Both are valid, and both are documented as being valid:

hg phase [-p|-d|-s] [-f] [-r] REV...

> >> So currently people working all within the one tree will be ok. People working
> >> with clones won't have phase generally doing the right thing(™).
> > 
> > The price of admission to this conversation is:
> > 
> > http://mercurial.markmail.org/search/?q=local%20clone%20phase
> > 
> >>>> Point 8.
> >>>> 
> >>>> No relevant information is reported upon success:
> >>> 
> >>> Welcome to Mercurial. Use -v.
> >> 
> >> Hmmm... Aside from the snide response, I had felt through usage that normally
> >> mercurial reports something on success. Maybe it's just I use those commands
> >> more often that report something.
> >> 
> >> In a quick survey of the commands, I noticed the following commands don't report
> >> anything bookmark, tag, add, forget. In fact bookmark doesn't even report
> >> anything even with -v, whereas tag, add, and forget report something with -v.
> >> 
> >> However, Commit, Clone, push, pull, rollback, update, branch, and revert do
> >> report information. (Obviously commands like Incoming, outgoing, log, status,
> >> etc report information.)
> > 
> > You are wrong about commit and revert. Lots of commands are silent on
> > success, it's the default stance.
> 
> I thought I had tested commit. Maybe I some option set or something... But in any case
> revert seems to print a message upon reverting stuff:
> 
> Last login: Tue Jan 24 16:32:49 on ttys000
> [salt:~] $ mkdir hgtest
> [salt:~] $ cd hgtest
> [salt:~/hgtest] $ echo a > a
> [salt:~/hgtest] $ hg init
> [salt:~/hgtest] hgtest $ hg commit -A -m "initial commit"
> adding a
> [salt:~/hgtest] hgtest 0(0) $ echo b >>a
> [salt:~/hgtest] hgtest 0(0) $ hg commit -A -m "second commit"
> [salt:~/hgtest] hgtest 1(1) $ hg revert --all --rev 0
> reverting a
> [salt:~/hgtest] hgtest 1(1) $ hg version
> Mercurial Distributed SCM (version 2.0.2+20120104)
> ...
> 
> So it seems like revert does report stuff.

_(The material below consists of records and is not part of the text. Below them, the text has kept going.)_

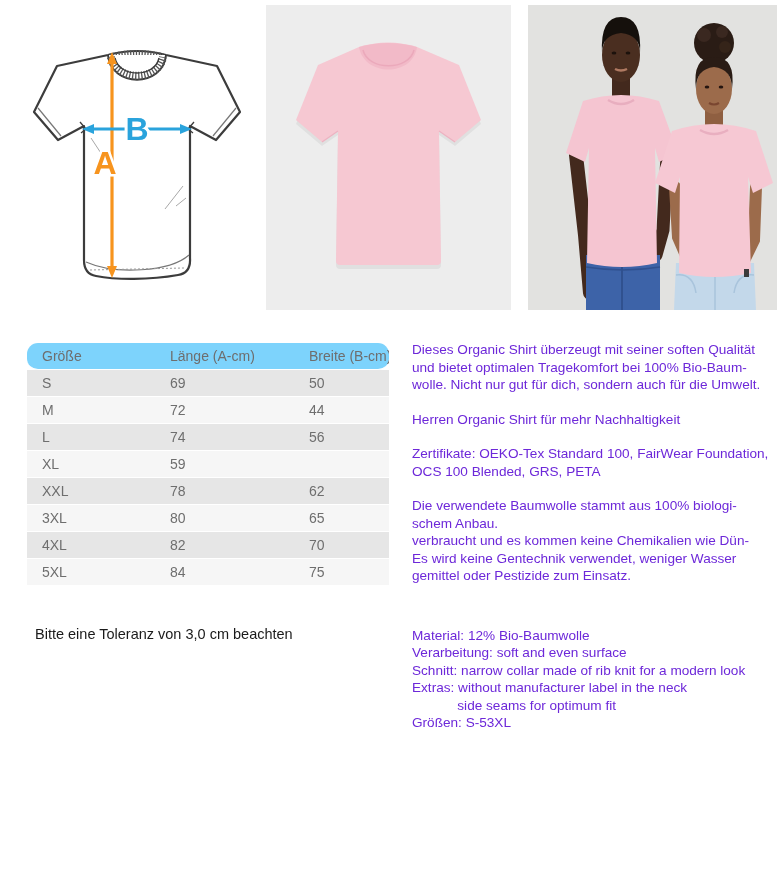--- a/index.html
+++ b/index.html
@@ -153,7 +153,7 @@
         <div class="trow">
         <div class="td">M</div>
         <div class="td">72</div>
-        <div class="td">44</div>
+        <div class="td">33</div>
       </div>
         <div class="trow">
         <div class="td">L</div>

It reports non-explicitly mentioned filenames, just like add, addremove,
and commit -A.

> >>> http://mercurial.selenic.com/wiki/CompatibilityRules#Commands (see what
> >>> it says about log in particular).
> >> 
> >> Fair enough, (although almost anyone that parses this output will use a --template option...)
> >> Still that's fine.
> > 
> > Realistically, for every person writing a fancy GUI client like you,
> > there are 100 sysadmins who are parsing this output with grep and perl
> > in the dumbest possible way for a cron job. This is the target audience
> > of CompatibilityRules, not you.
> 
> Maybe. But more importantly as a way forward, what about the idea of
> "hg log --style modern" which people can then set in their hgrc,
> or maybe something else which "just does the right thing"?

Aside: never name anything "modern" unless you're being preemptively
ironic.

> Even if it's not the default having some simple and convenient way to get
> log results with phases would be nice. (Of course if not then some thousands of
> mercurial users world wide will start to investigate rolling there own --template
> if they know about this option to log...)

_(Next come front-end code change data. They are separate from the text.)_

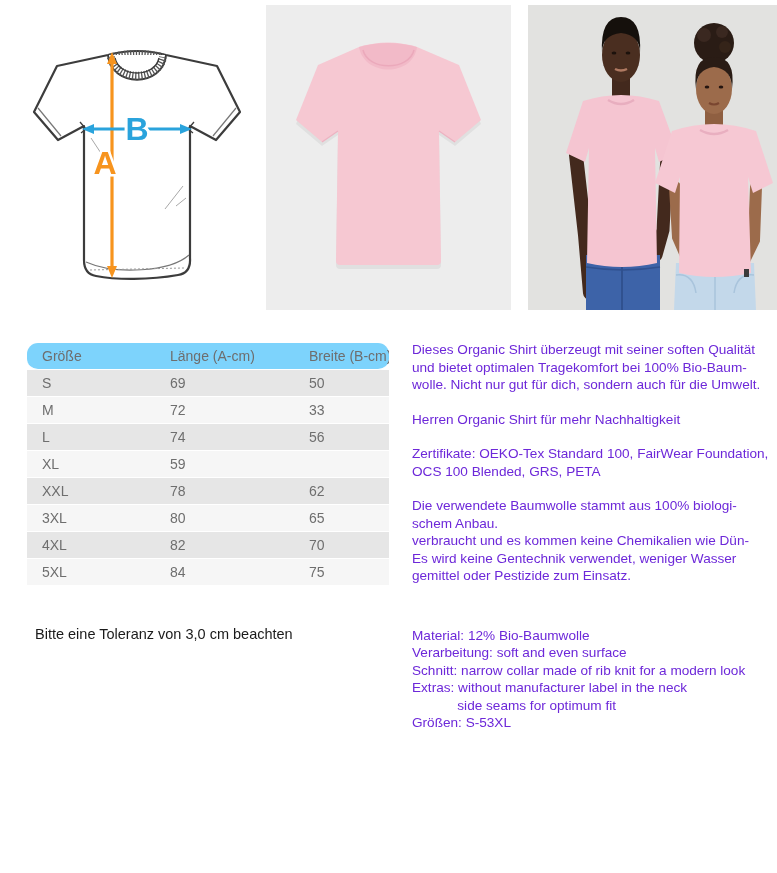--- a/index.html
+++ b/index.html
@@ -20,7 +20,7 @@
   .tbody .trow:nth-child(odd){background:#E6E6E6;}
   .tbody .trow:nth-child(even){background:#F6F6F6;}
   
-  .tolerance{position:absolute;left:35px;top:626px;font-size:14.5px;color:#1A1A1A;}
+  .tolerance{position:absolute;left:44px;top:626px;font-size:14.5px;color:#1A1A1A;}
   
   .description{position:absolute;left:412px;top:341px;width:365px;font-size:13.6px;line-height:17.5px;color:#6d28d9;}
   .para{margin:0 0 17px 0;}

I think you're missing something here: I really don't want you to even
be aware of phases on a day-to-day basis. Thus having it shown in the
log via any sort of default is just not interesting to me. They should
only be of interest to people who are rewriting history while breaking
the implicit rules on rewriting history.

Yes, we can add a style, see the recently added bisect style. I'm not in
a hurry to do that.

-- 
Mathematics is the supreme nostalgia of our time.